Auf den ersten Blick fühlt sich ein Bullenmarkt wie das Paradies an.

Die Preise steigen weiter, die Timelines sind voller Gewinn-Screenshots, und jeder beginnt, sich wie ein Genie zu fühlen 👀

Aber genau hier geraten die meisten Trader in die Falle.

🧠 1. Überconfidence baut sich still auf

In steigenden Märkten können selbst schlechte Trades richtig aussehen.

Neue Trader fangen an zu glauben, dass es Können – nicht Glück – ist.

Diese Illusion führt zu größeren Positionen, mehr Leverage und weniger Risiko-Kontrolle.

💰 2. Disziplin verschwindet langsam

Wenn alles pumpt, fühlen sich Stop-Losses „optional“ an.

Die Denkweise ändert sich zu: „Es wird zurückkommen“

Bis eine scharfe Bewegung das Gegenteil beweist.

🚀 3. FOMO übernimmt spät

Bullenmärkte schaffen Dringlichkeit.

Trader jagen grüne Kerzen, kaufen zu spät und gehen bei emotionalen Höchstständen rein — während das schlaue Geld bereits leise aussteigt.

⚠️ 4. Leverage fühlt sich harmlos an

In Aufwärtstrends fühlt sich Leverage sicher an, weil die Rückgänge klein sind.

Also erhöhen Trader die Positionsgröße nach und nach… bis die Volatilität zurückkehrt und Liquidationen sofort zuschlagen.

## DATENSATZ
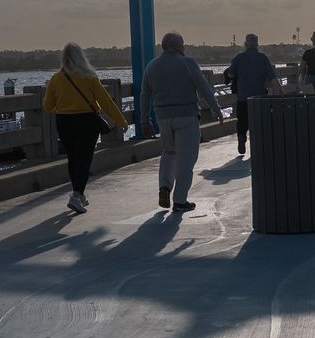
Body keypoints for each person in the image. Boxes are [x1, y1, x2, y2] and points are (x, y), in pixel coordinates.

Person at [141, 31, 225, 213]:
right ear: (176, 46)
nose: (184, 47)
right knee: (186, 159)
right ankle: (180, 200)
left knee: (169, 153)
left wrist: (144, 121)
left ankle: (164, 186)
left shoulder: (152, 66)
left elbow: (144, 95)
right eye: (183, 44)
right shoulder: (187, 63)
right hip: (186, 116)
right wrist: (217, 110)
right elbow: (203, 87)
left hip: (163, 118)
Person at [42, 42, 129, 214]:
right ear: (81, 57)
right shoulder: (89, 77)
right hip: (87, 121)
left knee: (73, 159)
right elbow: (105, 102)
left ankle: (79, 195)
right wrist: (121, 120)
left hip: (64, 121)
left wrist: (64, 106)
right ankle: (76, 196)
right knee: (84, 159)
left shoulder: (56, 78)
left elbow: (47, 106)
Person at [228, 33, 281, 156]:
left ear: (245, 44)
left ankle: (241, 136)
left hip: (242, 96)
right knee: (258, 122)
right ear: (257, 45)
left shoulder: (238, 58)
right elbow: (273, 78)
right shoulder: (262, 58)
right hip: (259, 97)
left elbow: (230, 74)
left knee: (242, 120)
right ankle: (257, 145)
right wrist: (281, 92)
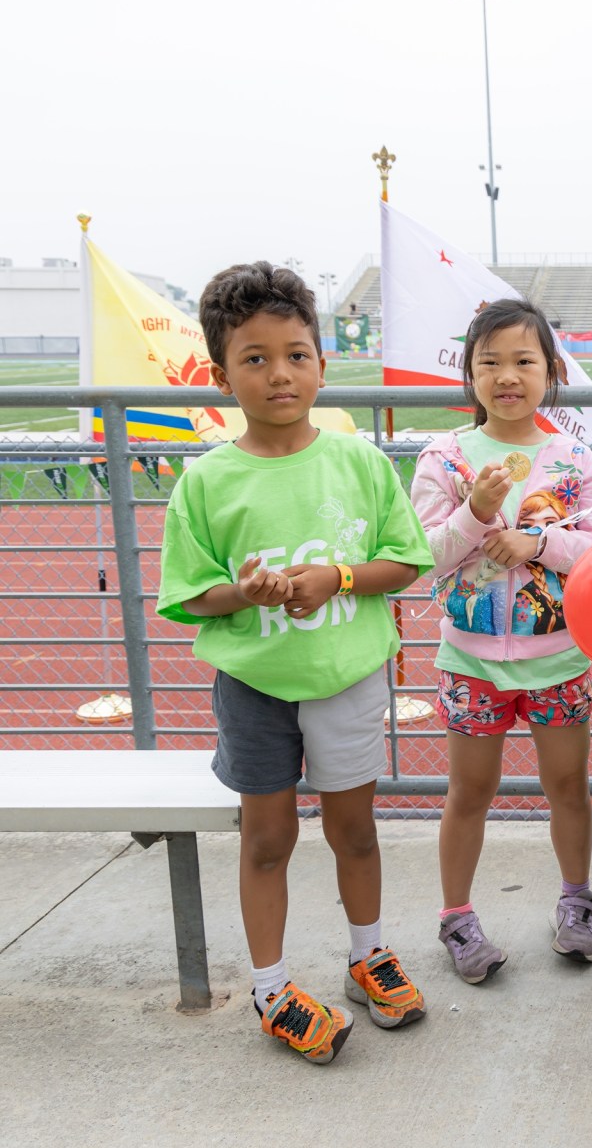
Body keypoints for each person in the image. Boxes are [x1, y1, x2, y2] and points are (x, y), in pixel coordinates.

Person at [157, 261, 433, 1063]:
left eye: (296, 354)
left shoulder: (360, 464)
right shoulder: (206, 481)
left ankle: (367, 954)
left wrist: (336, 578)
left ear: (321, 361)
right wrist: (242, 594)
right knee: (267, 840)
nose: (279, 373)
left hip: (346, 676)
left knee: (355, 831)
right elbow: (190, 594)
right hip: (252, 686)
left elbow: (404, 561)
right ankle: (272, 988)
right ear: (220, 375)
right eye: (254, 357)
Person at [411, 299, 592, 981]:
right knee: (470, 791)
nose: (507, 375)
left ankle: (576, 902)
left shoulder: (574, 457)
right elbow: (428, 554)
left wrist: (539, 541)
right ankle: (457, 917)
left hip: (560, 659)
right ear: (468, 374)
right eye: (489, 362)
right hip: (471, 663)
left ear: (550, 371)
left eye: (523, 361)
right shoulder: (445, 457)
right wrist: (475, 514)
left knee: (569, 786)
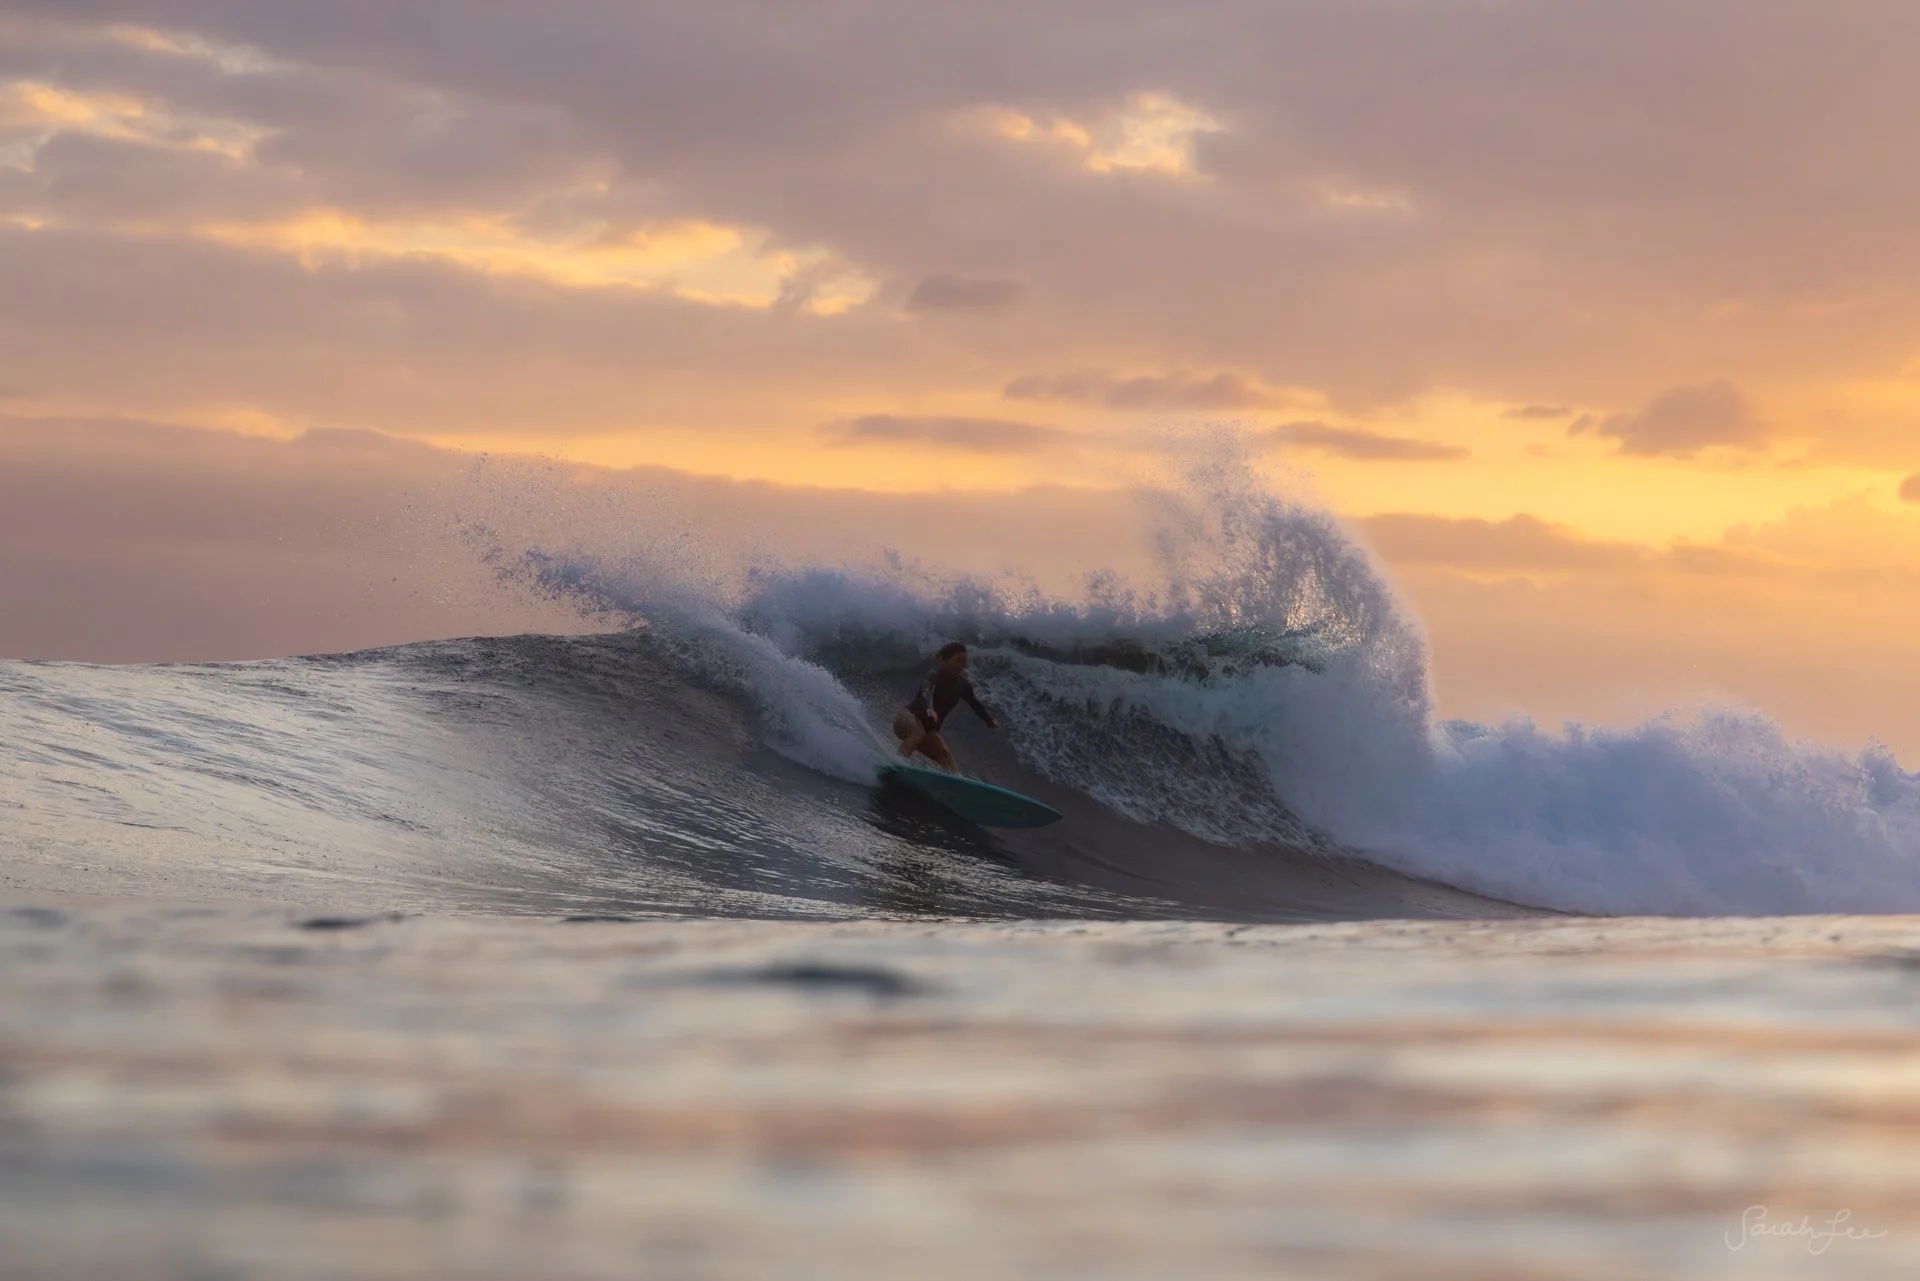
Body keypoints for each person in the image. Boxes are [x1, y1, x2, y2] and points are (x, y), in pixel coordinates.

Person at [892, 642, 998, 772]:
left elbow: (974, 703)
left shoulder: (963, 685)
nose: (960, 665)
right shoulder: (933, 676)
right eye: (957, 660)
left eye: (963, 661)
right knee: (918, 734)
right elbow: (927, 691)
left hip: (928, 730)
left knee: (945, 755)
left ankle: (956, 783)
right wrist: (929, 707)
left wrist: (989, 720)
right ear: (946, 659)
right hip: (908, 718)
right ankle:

## DEINE AUFGABE
Wie lautet die Passage aus dem Text über Bullenmärkte, die bei den Worten „Die Denkweise ändert“ beginnt und nach „bereits leise aussteigt.“ aufhört, wenn man darin „Dringlichkeit“ gegen „Zeitdruck“ austauscht?

## DEINE ANTWORT
Die Denkweise ändert sich zu: „Es wird zurückkommen“

Bis eine scharfe Bewegung das Gegenteil beweist.

🚀 3. FOMO übernimmt spät

Bullenmärkte schaffen Zeitdruck.

Trader jagen grüne Kerzen, kaufen zu spät und gehen bei emotionalen Höchstständen rein — während das schlaue Geld bereits leise aussteigt.